Implementation of the replicated SeeDB to visualize and extract knowledge from the 'Mental Health in Tech' dataset.
This is the readme file for implementing the extension of SeeDB, and it contains the instructions to run the extension iPython notebook. Prerequisites before running the code:
- Python 3.7
- Jupyter Notebook
- PostgreSQL
- Psycopg2
Follow the below steps to run the extension iPython notebook:
- Download the 'Mental Health in Tech' dataset from https://www.kaggle.com/datasets/osmi/mental-health-in-tech-survey.
- Ensure that the PostgreSQL Database is running and the files are in the correct database.
- Run the SQL queries given in the “Mental-Health-in-Tech/SQLQueries_extension.sql” file. Properly update the file paths in this SQL file.

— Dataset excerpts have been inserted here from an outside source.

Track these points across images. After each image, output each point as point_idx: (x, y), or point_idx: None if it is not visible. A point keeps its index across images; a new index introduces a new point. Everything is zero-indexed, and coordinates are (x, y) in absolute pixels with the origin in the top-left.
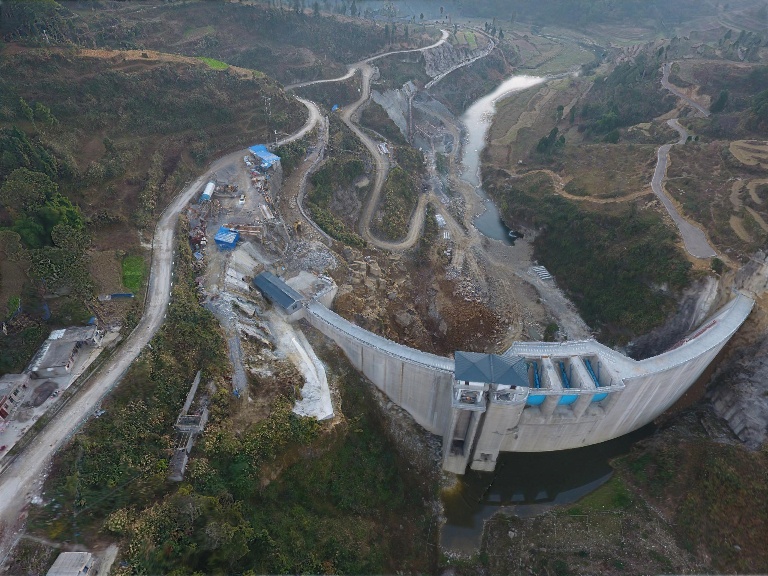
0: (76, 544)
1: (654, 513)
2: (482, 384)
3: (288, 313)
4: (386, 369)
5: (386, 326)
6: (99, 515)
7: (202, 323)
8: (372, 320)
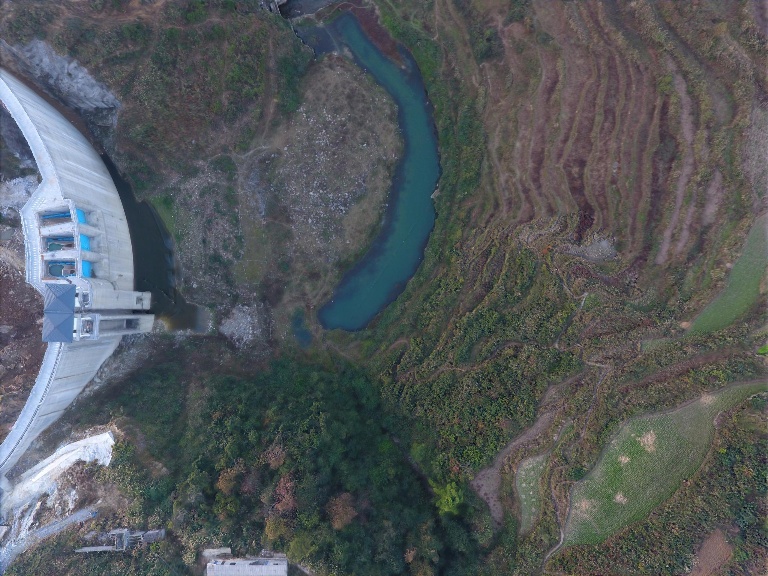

- Run the extension iPython notebook.
File paths need to be cautiously and correctly set in the functions to run the iPython notebook “Mental-Health-in-Tech/main_extension.ipynb” successfully:
- Give the file path where the original unclean dataset is downloaded to import it using the read_csv() function.
- Give the correct file paths while loading the table's data from the dataset using the SQL queries and importing the tables after obtaining the desired target and reference views.
- Give the folder's file path where the cleaned dataset is imported in the split_csv() function.